REQUEST: Nothing but the line holding "X186717100Y-59461300D01*" and the lines after it, through the end of the records, should be set down, each exactly as it is.

Stored items:
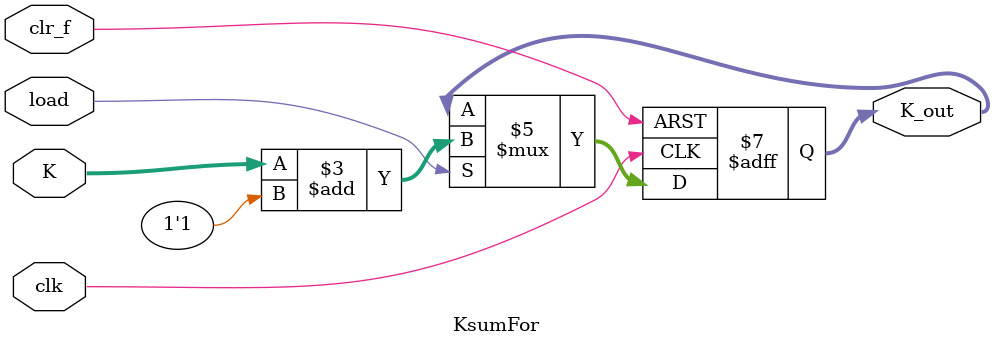
<source format=sv>
module KsumFor 
(
	input clk,	
   input clr_f,
   input load,
   input reg [5:0] K,     
	output reg [5:0] K_out
   
	
);

always@ (posedge clk, negedge clr_f) begin

   if (!clr_f) begin
      K_out <= 6'b000000;
   end 
   else if (load) begin 
      K_out <= K + 1'b1;
   end
   
  else 
      K_out <= K_out;   
end 

endmodule 
</source>
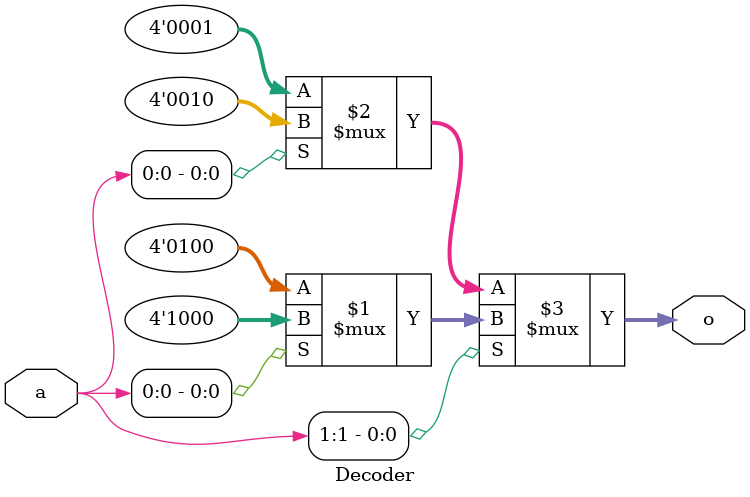
<source format=v>
module Decoder(a,o);
  input [1:0] a;
  output [3:0] o;

  //assign o=(~a[0]*~a[1])+(a[0]*~a[1])+(~a[0]*a[1])+(a[0]*a[1]);
  //assign o= 4'b0001<<a;
  assign o= a[1]?(a[0]?4'b1000:4'b0100):(a[0]?4'b0010:4'b0001);
endmodule

</source>
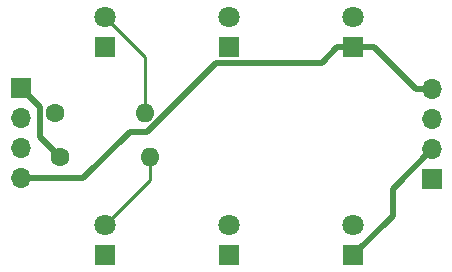
<source format=gbr>
G04 #@! TF.GenerationSoftware,KiCad,Pcbnew,(5.1.5-0-10_14)*
G04 #@! TF.CreationDate,2020-06-22T06:00:13+10:00*
G04 #@! TF.ProjectId,LED_Downlight,4c45445f-446f-4776-9e6c-696768742e6b,rev?*
G04 #@! TF.SameCoordinates,Original*
G04 #@! TF.FileFunction,Copper,L2,Bot*
G04 #@! TF.FilePolarity,Positive*
%FSLAX46Y46*%
G04 Gerber Fmt 4.6, Leading zero omitted, Abs format (unit mm)*
G04 Created by KiCad (PCBNEW (5.1.5-0-10_14)) date 2020-06-22 06:00:13*
%MOMM*%
%LPD*%
G04 APERTURE LIST*
%ADD10O,1.600000X1.600000*%
%ADD11C,1.600000*%
%ADD12O,1.700000X1.700000*%
%ADD13R,1.700000X1.700000*%
%ADD14C,1.800000*%
%ADD15R,1.800000X1.800000*%
%ADD16C,0.250000*%
%ADD17C,0.500000*%
G04 APERTURE END LIST*
D10*
X186570000Y-57840000D03*
D11*
X178950000Y-57840000D03*
D10*
X186950000Y-61630000D03*
D11*
X179330000Y-61630000D03*
D12*
X210820000Y-55880000D03*
X210820000Y-58420000D03*
X210820000Y-60960000D03*
D13*
X210820000Y-63500000D03*
D12*
X176022000Y-63400000D03*
X176022000Y-60860000D03*
X176022000Y-58320000D03*
D13*
X176022000Y-55780000D03*
D14*
X204180000Y-49750000D03*
D15*
X204180000Y-52290000D03*
D14*
X193675000Y-49750000D03*
D15*
X193675000Y-52290000D03*
D14*
X183170000Y-49750000D03*
D15*
X183170000Y-52290000D03*
D14*
X204180000Y-67350000D03*
D15*
X204180000Y-69890000D03*
D14*
X193675000Y-67350000D03*
D15*
X193675000Y-69890000D03*
D14*
X183170000Y-67350000D03*
D15*
X183170000Y-69890000D03*
D16*
X183170000Y-67350000D02*
X186950000Y-63570000D01*
X186950000Y-63570000D02*
X186950000Y-61630000D01*
X183170000Y-49750000D02*
X186570000Y-53150000D01*
X186570000Y-53150000D02*
X186570000Y-57840000D01*
D17*
X204180000Y-69890000D02*
X207510000Y-66560000D01*
X207510000Y-66560000D02*
X207510000Y-64270000D01*
X207510000Y-64270000D02*
X210820000Y-60960000D01*
X202829700Y-52290000D02*
X201479400Y-53640300D01*
X201479400Y-53640300D02*
X192538100Y-53640300D01*
X192538100Y-53640300D02*
X186717100Y-59461300D01*
X186717100Y-59461300D02*
X185231300Y-59461300D01*
X185231300Y-59461300D02*
X181292600Y-63400000D01*
X181292600Y-63400000D02*
X176022000Y-63400000D01*
X204180000Y-52290000D02*
X202829700Y-52290000D01*
X210820000Y-55880000D02*
X209519700Y-55880000D01*
X204180000Y-52290000D02*
X205929700Y-52290000D01*
X205929700Y-52290000D02*
X209519700Y-55880000D01*
X176022000Y-55780000D02*
X177650500Y-57408500D01*
X177650500Y-57408500D02*
X177650500Y-59950500D01*
X177650500Y-59950500D02*
X179330000Y-61630000D01*
M02*

</source>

WRITTEN REPLY:
X186717100Y-59461300D01*
X186717100Y-59461300D02*
X185231300Y-59461300D01*
X185231300Y-59461300D02*
X181292600Y-63400000D01*
X181292600Y-63400000D02*
X176022000Y-63400000D01*
X204180000Y-52290000D02*
X202829700Y-52290000D01*
X210820000Y-55880000D02*
X209519700Y-55880000D01*
X204180000Y-52290000D02*
X205929700Y-52290000D01*
X205929700Y-52290000D02*
X209519700Y-55880000D01*
X176022000Y-55780000D02*
X177650500Y-57408500D01*
X177650500Y-57408500D02*
X177650500Y-59950500D01*
X177650500Y-59950500D02*
X179330000Y-61630000D01*
M02*

</source>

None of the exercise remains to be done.